Often a Google Places search will return multiple results. In this
instance add_google_places
function will perform a string similarity
comparison on the location name and address between the values you
provide and the values returned from Google. If you supply latitude and
longitude fields then add_google_places
will factor a geographic
distance into this calculation too.
library(dplyr)
#>
#> Attaching package: 'dplyr'
#> The following objects are masked from 'package:stats':
#>
#> filter, lag
#> The following objects are masked from 'package:base':
#>
#> intersect, setdiff, setequal, union
library(magrittr)
library(furrr)
#> Loading required package: future
library(purrr)
#>
#> Attaching package: 'purrr'
#> The following object is masked from 'package:magrittr':
#>
#> set_names
library(tidygoogleway)
# The macdonalds dataframe contains the name and address of 11 McDonalds locations in Los Angeles
mcdonalds %>% head(5)
#> # A tibble: 5 x 2
#> name address
#> <chr> <chr>
#> 1 McDonalds 2809 N Lincoln Blvd Santa Monica, CA 90405
#> 2 McDonalds 4680 Lincoln Blvd, Los Angeles, CA 90292
#> 3 McDonalds 2457 Lincoln Blvd, Venice, CA 90291
#> 4 McDonalds 1540 2nd Ave, Santa Monica, CA 90405
#> 5 McDonalds 2902 West Pico Blvd, Santa Monica, CA 90405
# Now add Google Places data to our dataframe
enriched <- mcdonalds %>% add_google_places(name, address, radar = F)

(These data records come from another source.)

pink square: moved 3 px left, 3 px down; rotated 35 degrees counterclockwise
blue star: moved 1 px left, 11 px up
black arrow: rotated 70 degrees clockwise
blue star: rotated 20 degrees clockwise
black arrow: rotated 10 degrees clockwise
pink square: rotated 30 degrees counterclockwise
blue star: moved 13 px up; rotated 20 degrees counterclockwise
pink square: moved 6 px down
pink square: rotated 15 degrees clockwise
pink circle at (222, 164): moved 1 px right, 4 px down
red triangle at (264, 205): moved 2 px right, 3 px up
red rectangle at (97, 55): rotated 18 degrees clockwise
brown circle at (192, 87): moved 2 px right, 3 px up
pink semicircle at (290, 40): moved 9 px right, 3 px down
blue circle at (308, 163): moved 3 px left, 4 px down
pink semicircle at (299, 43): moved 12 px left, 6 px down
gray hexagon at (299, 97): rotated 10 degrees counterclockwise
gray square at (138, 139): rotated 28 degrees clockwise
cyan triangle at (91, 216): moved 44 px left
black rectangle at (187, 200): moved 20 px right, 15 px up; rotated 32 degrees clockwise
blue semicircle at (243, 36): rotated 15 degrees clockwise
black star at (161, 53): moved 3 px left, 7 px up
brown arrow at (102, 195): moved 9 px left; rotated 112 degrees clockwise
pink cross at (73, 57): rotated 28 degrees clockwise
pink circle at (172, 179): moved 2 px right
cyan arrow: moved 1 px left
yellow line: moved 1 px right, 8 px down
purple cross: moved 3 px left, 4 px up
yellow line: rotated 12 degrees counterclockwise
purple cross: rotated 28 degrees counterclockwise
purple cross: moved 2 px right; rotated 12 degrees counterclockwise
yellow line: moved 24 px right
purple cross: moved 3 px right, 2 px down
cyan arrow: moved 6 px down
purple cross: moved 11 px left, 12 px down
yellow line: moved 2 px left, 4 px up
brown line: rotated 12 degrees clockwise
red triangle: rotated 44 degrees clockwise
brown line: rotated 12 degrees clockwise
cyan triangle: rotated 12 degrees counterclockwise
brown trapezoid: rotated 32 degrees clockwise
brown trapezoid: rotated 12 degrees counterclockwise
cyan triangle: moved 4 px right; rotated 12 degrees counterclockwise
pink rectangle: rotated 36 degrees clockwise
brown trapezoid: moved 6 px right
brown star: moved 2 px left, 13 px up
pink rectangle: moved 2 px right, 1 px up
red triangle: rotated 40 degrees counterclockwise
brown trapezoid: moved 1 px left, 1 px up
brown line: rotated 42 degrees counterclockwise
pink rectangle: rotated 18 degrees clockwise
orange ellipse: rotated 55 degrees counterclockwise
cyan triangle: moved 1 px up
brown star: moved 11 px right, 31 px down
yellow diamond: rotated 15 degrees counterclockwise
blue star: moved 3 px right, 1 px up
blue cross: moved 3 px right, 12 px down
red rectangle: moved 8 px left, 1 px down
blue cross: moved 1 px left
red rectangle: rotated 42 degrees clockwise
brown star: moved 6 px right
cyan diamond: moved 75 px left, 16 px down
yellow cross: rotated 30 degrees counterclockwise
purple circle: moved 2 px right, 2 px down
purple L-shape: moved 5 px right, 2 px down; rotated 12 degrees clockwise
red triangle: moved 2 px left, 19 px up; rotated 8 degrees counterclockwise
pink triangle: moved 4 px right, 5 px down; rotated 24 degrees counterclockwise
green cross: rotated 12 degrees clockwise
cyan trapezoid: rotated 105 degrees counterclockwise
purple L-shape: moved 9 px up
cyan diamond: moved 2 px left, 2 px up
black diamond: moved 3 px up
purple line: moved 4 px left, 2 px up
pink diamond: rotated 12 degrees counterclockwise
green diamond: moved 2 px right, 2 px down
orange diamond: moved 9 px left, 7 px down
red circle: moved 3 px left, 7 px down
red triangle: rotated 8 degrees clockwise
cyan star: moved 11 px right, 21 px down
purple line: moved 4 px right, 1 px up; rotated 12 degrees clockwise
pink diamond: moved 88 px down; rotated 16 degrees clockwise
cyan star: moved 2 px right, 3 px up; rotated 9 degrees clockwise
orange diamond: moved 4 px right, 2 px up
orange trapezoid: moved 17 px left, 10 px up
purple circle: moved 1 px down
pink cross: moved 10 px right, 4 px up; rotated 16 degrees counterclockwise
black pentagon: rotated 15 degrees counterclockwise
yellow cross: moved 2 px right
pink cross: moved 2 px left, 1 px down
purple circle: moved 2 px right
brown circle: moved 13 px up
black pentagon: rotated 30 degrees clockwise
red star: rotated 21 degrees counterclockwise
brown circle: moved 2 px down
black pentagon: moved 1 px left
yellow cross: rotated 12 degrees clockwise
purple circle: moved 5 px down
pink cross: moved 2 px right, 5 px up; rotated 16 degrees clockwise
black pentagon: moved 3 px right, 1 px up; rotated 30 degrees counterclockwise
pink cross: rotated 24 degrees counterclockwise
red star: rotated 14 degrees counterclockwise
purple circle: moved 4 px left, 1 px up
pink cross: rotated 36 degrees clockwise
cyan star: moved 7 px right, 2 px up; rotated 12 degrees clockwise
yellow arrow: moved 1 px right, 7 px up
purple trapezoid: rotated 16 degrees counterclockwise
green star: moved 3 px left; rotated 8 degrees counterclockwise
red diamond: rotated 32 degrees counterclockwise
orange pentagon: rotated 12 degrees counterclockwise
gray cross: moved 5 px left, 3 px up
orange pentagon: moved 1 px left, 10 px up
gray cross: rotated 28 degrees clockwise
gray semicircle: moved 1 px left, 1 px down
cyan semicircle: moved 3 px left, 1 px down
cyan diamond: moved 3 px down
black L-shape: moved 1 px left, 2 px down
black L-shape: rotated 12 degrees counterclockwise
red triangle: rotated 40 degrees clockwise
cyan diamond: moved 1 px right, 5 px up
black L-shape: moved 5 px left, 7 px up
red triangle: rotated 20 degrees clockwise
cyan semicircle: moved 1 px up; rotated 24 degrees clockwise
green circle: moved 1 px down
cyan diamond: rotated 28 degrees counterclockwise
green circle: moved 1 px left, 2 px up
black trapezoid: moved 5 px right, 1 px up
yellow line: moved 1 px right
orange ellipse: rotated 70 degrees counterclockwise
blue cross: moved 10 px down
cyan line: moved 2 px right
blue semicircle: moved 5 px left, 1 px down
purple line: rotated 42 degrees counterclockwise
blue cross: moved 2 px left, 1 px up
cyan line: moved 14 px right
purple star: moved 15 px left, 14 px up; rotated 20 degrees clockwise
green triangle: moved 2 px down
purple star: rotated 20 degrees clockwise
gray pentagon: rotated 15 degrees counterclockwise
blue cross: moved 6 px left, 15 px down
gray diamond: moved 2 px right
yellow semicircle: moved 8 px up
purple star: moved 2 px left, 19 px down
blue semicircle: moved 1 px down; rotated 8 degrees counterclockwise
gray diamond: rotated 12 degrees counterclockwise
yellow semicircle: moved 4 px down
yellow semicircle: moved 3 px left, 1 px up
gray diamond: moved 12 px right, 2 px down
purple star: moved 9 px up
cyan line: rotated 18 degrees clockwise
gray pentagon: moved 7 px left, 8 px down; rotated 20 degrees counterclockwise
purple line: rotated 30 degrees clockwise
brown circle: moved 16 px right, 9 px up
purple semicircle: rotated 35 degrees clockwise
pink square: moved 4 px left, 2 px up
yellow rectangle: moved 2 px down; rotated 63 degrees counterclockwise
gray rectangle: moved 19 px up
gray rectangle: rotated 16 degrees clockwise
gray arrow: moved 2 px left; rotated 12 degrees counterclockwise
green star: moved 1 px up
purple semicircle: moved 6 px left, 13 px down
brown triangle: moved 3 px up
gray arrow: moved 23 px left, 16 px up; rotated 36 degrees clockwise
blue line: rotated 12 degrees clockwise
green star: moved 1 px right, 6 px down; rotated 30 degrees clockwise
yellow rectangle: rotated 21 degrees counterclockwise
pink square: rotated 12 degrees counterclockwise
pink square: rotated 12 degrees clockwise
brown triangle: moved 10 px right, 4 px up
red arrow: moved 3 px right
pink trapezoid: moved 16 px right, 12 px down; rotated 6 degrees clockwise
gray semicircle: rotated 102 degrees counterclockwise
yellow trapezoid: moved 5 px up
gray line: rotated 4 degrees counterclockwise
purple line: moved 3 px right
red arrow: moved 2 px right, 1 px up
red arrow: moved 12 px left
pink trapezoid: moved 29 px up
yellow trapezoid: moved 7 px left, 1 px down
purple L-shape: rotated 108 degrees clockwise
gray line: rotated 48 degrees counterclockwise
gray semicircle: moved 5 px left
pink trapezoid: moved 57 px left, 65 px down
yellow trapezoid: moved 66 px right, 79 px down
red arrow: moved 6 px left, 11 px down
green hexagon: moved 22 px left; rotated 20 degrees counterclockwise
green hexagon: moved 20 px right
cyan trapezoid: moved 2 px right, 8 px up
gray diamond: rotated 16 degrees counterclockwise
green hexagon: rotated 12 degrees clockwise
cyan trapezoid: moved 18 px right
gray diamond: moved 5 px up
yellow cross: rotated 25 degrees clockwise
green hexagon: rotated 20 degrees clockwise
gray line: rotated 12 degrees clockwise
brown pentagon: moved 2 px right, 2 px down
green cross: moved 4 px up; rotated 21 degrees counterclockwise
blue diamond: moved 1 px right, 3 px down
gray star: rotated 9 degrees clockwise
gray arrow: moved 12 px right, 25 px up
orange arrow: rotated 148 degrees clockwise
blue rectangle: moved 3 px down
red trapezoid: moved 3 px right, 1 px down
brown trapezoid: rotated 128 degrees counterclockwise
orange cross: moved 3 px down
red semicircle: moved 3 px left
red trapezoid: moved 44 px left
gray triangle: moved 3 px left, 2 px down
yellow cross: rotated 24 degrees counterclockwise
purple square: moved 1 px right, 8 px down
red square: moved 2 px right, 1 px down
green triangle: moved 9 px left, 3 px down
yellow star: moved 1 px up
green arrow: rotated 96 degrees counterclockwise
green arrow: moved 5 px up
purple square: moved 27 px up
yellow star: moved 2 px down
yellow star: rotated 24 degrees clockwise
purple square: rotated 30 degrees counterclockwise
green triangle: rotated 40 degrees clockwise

#> The radar argument is now deprecated
#> The radar argument is now deprecated
#> The radar argument is now deprecated
#> The radar argument is now deprecated
#> The radar argument is now deprecated
#> The radar argument is now deprecated
#> The radar argument is now deprecated
#> The radar argument is now deprecated
#> The radar argument is now deprecated
#> The radar argument is now deprecated
#> The radar argument is now deprecated
enriched %>% select(name, address, google_place_id, google_rating)
#> # A tibble: 11 x 4
#> name address google_place_id google_rating
#> <chr> <chr> <chr> <dbl>
#> 1 McDonal… 2809 N Lincoln Blvd Santa … ChIJG1-i-tm6woARShGW… 3.6
#> 2 McDonal… 4680 Lincoln Blvd, Los Ang… ChIJsWoNelHBwoARe6bL… 3.6
#> 3 McDonal… 2457 Lincoln Blvd, Venice,… ChIJo_SkgY26woARR0FJ… 3.5
#> 4 McDonal… 1540 2nd Ave, Santa Monica… ChIJIzmJms-kwoARsrO3… 3.6
#> 5 McDonal… 2902 West Pico Blvd, Santa… ChIJlaqRZhe7woARwM2i… 3.5
#> 6 McDonal… 2712 Santa Monica Blvd, Sa… ChIJEc3LTka7woARUaiX… 3.5
#> 7 McDonal… 11300 National Blvd, Los A… ChIJM7ZVgq67woARCeiE… 3.7
#> 8 McDonal… 10623 Venice Blvd, Los Ang… ChIJZ295STC6woARhE1O… 3.5
#> 9 McDonal… 3571 Rosecrans Ave, Hawtho… ChIJL_usBci1woARxjKJ… 3.8
#> 10 McDonal… 15810 Crenshaw Blvd, Garde… ChIJgzc3DaG1woARezwC… 3.9
#> 11 McDonal… 101 W Manchester Ave, Los … ChIJMb-tCr_JwoARwjL-… 3.6
By default, only the best matching location will be returned (so the
number of rows in will be the same as the number of rows out). If you
wish to override this behaviour and return multiple results use
.keep_all = T
.
Note that if you use the default .keep_all = T
you may end up with
more rows than you started with. These can be filtered using the
mean_distance
column (geometric mean of geo-distance and string
distance) or google_result_number
(ordering of results from Google
Places API).
Often for these kinds of use cases you are iterating over a large number
of locations. To speed this process up (and provide progress visibility)
add_google_places
utilizes the furrr
library.
N.B. In order to make use of the parallel processing capabilities you
must set plan(multiprocess)
prior to running the add_google_places
command. This syntax should work on Windows and Mac.